*WHAT IS EXPECTED*: Could you lay out every line of the records below as a JSON list of strings, one string per line, leaving out any blank lines?

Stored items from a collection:

↓

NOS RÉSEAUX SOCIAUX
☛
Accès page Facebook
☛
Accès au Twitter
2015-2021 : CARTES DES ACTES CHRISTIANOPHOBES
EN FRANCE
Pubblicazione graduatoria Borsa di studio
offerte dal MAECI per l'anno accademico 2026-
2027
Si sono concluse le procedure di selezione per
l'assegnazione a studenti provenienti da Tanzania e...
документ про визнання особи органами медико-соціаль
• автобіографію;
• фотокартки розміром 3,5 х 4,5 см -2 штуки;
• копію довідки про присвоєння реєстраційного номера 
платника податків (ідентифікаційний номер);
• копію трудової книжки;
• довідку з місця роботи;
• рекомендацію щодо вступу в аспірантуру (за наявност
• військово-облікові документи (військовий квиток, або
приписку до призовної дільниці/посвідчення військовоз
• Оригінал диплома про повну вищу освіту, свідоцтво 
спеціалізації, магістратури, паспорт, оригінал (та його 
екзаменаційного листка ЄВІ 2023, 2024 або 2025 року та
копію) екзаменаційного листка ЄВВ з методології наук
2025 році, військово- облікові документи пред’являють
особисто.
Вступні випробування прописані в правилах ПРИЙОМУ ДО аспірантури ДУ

↑

*RESULT FOR THIS TASK*:
[
  "NOS RÉSEAUX SOCIAUX",
  "☛",
  "Accès page Facebook",
  "☛",
  "Accès au Twitter",
  "2015-2021 : CARTES DES ACTES CHRISTIANOPHOBES",
  "EN FRANCE",
  "Pubblicazione graduatoria Borsa di studio",
  "offerte dal MAECI per l'anno accademico 2026-",
  "2027",
  "Si sono concluse le procedure di selezione per",
  "l'assegnazione a studenti provenienti da Tanzania e...",
  "документ про визнання особи органами медико-соціаль",
  "• автобіографію;",
  "• фотокартки розміром 3,5 х 4,5 см -2 штуки;",
  "• копію довідки про присвоєння реєстраційного номера ",
  "платника податків (ідентифікаційний номер);",
  "• копію трудової книжки;",
  "• довідку з місця роботи;",
  "• рекомендацію щодо вступу в аспірантуру (за наявност",
  "• військово-облікові документи (військовий квиток, або",
  "приписку до призовної дільниці/посвідчення військовоз",
  "• Оригінал диплома про повну вищу освіту, свідоцтво ",
  "спеціалізації, магістратури, паспорт, оригінал (та його ",
  "екзаменаційного листка ЄВІ 2023, 2024 або 2025 року та",
  "копію) екзаменаційного листка ЄВВ з методології наук",
  "2025 році, військово- облікові документи пред’являють",
  "особисто.",
  "Вступні випробування прописані в правилах ПРИЙОМУ ДО аспірантури ДУ"
]